Hillary Clinton claimed in her most recent press conference that the controversy over classified material in her e-mail is nothing more than a dispute among government agencies. “What you’re seeing now is a disagreement between agencies,” Hillary said in response to questioning from Fox News reporter Ed Henry, with one “saying ‘they should have’ and the other saying ‘no they shouldn’t.’ That has nothing to do with me.” As Catherine Herridge reports today, it actually does — on a couple of levels — and it may portend even more legal problems for Hillary:

The language in Part 3 of EO 13526 pertains to Herridge’s point. Under this EO, first issued in December 2009, the only authorities allowed to declassify data were the originator of the material who classified it, the originator’s successor to that position, those in the direct command structure above that position, or the head of the agency or his/her designate for the purpose of declassification. No one in any other agency could declare something declassified or unclassified, not even in cases of a dispute — or perhaps especially in cases of dispute.

It’s worth noting that the two EO precedents to 13526 say the same thing, so this was not new in December 2009. Prior to that, EO 13292 was in effect, signed by President George W. Bush in March 2003, which superceded EO 12958 signed by President Bill Clinton in April 1995. Both precedents specified that declassification could only be accomplished by the agency doing the classification:

It is presumed that information that continues to meet the classification requirements under this order requires continued protection. In some exceptional cases, however, the need to protect such information may be outweighed by the public interest in disclosure of the information, and in these cases the information should be declassified. When such questions arise, they shall be referred to the agency head or the senior agency official. That official will determine, as an exercise of discretion, whether the public interest in disclosure outweighs the damage to the national security that might reasonably be expected from disclosure.

If outside agencies continue to challenge the classification, both earlier EOs specify that the Director of the Information Security Oversight Office has the authority to make a decision on the merits, with appeals possible to the President through the Assistant to the President for National Security Affairs. Obama’s EO uses the same mechanism, only routing an appeal from the ISOO to the National Security Advisor. Ominously, Obama’s EO includes this language from the preceding EOs:

(f) The provisions of this section shall also apply to agencies that, under the terms of this order, do not have original classification authority, but had such authority under predecessor orders.

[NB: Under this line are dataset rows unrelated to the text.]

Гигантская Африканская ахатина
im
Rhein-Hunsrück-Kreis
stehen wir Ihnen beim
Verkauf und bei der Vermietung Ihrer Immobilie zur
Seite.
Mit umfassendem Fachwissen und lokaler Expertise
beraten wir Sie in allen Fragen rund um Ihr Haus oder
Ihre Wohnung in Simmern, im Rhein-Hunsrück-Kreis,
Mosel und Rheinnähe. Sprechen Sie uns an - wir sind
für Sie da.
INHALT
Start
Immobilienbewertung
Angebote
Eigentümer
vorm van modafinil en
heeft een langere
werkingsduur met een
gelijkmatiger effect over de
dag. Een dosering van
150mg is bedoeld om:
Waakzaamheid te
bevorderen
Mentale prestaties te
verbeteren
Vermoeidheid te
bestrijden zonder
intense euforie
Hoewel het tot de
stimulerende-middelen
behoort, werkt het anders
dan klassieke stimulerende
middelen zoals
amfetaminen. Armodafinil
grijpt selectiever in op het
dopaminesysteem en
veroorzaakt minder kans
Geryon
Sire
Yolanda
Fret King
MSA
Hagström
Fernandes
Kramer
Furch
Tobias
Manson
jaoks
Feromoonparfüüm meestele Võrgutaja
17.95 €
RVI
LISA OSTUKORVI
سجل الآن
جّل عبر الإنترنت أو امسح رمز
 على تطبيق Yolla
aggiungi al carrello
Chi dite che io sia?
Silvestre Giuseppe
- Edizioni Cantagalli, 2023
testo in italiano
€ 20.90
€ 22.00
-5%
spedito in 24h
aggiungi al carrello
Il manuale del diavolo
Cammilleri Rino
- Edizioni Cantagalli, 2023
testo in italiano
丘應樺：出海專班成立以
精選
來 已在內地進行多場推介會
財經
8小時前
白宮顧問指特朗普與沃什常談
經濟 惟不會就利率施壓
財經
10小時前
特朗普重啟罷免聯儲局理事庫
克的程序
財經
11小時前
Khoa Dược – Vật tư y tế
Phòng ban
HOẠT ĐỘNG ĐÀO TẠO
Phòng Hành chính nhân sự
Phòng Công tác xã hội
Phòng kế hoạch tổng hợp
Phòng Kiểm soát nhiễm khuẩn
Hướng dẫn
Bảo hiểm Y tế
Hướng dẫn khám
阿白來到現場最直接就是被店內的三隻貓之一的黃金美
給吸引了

In other words, Hillary and her team had no authority to treat material classified by other agencies as unclassified. Unless they asked the ISOO or the President to declassify it, it had to be handled with the classification given it by the NSA, DIA, NGA, and other agencies outside of the State Department.

Why does this matter? One of the federal statutes under which Hillary and her aides could be charged, 18 USC 1924, specifies that violating presidential executive orders on handling classified material is a crime, emphases mine:

(a) Whoever, being an officer, employee, contractor, or consultant of the United States, and, by virtue of his office, employment, position, or contract,becomes possessed of documents or materials containing classified information of the United States, knowingly removes such documents or materials without authority and with the intent to retain such documents or materials at an unauthorized location shall be fined under this title or imprisoned for not more than one year, or both.

(b) For purposes of this section, the provision of documents and materials to the Congress shall not constitute an offense under subsection (a).

(c) In this section, the term “classified information of the United States” means information originated, owned, or possessed by the United States Government concerning the national defense or foreign relations of the United States that has been determined pursuant to law or Executive order to require protection against unauthorized disclosure in the interests of national security.

By admitting knowledge that the materials were classified by other agencies, Hillary has made a very good case for prosecution under 1924. Maybe she should keep her mouth shut about this case, but that’s impossible in the context of a presidential campaign. Stonewalling with “no comments” when questions arise might make good legal sense, but it will drive a stake through the heart of any ambitions she has to move back into the White House.

Perhaps Hillary should think about suspending her campaign. A poll from Rasmussen shows a narrow plurality in favor of a stand-down:

Voters are almost evenly divided on that question: the latest Rasmussen Reports national telephone survey finds that 46% of Likely U.S. Voters believe Clinton should suspend her campaign for the Democratic presidential nomination until all of the legal questions about her use of the private e-mail server are resolved. Nearly as many (44%) disagree. Nine percent (9%) are undecided.

Even one-in-four Democrats (24%) agree that the front-runner for their party’s nomination should suspend her campaign for the time being. But that compares to 73% of Republicans and 46% of voters not affiliated with either major party.

Forty-five percent (45%) of all voters – but only 18% of Democrats – now consider the national security questions raised about Clinton’s use of a private e-mail server while serving as secretary of State to be a serious scandal. Twenty-eight percent (28%) of likely voters consider the matter an embarrassing situation, while nearly as many (23%) say it’s no big deal.

That won’t happen, though, not unless Hillary bails out of 2016 altogether.